If #2 is what you’re getting at, then yea, I can see that what I said initially doesn’t really capture Sartre.
Side point: Most philosphers have denied determinism in one way or another. Immanuel Kant did—and he did it in a way that strikes me as VERY similar to Sartre. Kant thought that your self could be non-determined by the sensory world because its origin/home was in some unknowable realm.
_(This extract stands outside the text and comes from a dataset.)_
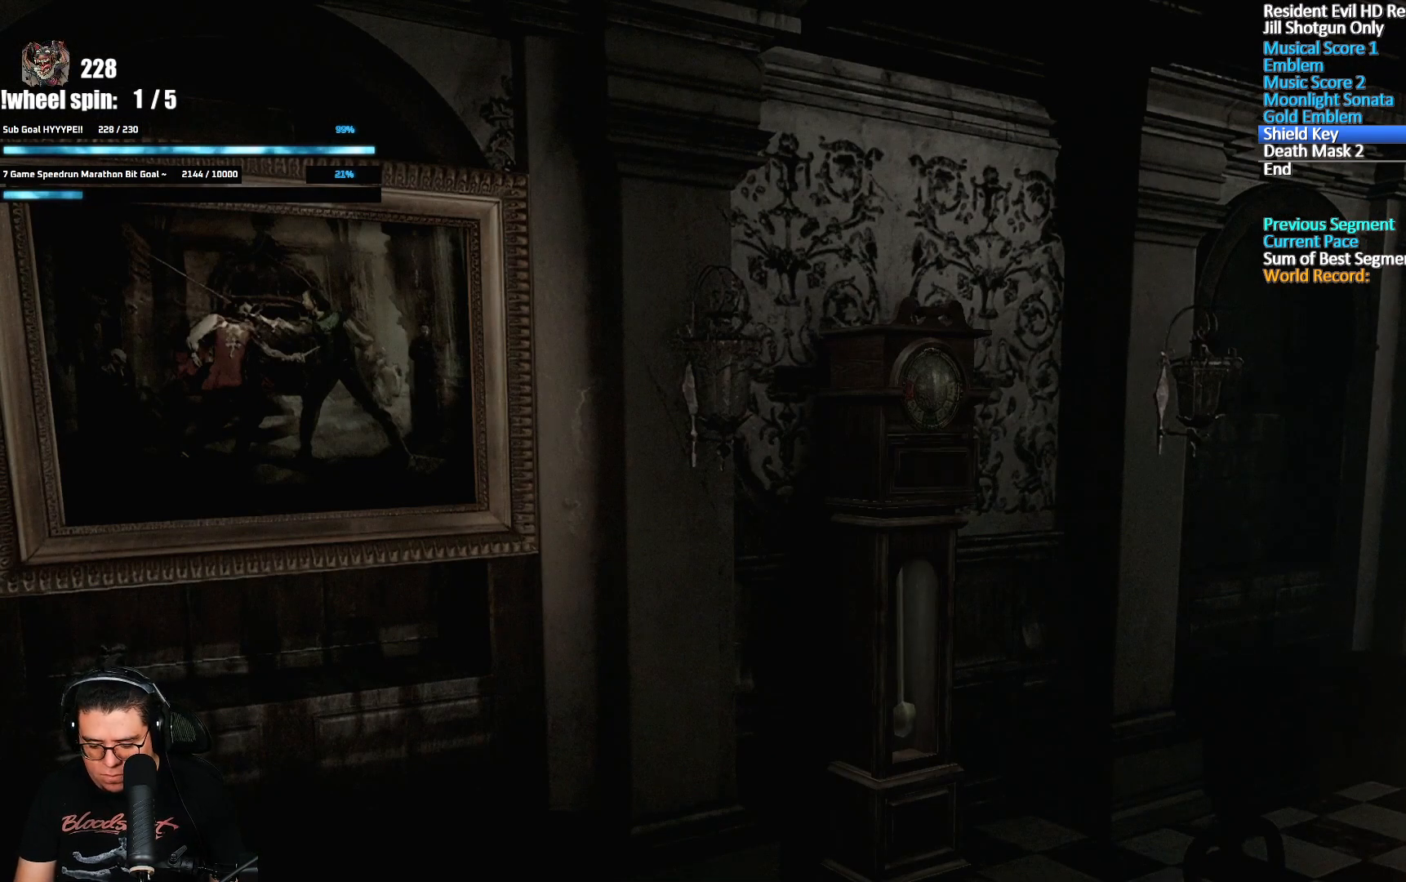
{"buttons": [], "left_stick": "down-right", "right_stick": "center", "button_events": []}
That sounds a bit like a “nothingness” in being, if being is the sensory world. (Kant’s a good example of the “essence preceeds existence” camp, I’d guess).
As far as I can tell the existentialists took Husserl, and focused on the suffering and what they saw as the emptiness of everyday Life and its not presenting ultimate answers.
Sure. --Anyone tied to induction will not have much time for foundational principles, or ultimate answers, or whatever.
I’m not sure that Husserl (I mean, just phenomenological introspection), is really an aid to anything Sartre was saying, if what he was saying was something like #2. I think some people might be able to meditate themselves into a place where the don’t care about anything… but usually, if you focus on a decision you have to make… really hard… there’ll be some sort of desire there, maybe cloudy or shifting or conflicted, but there’s not an emptiness or a “nothingness”. And if there’s not a nothingness there, then I don’t think the options in your existence are actually under-determined.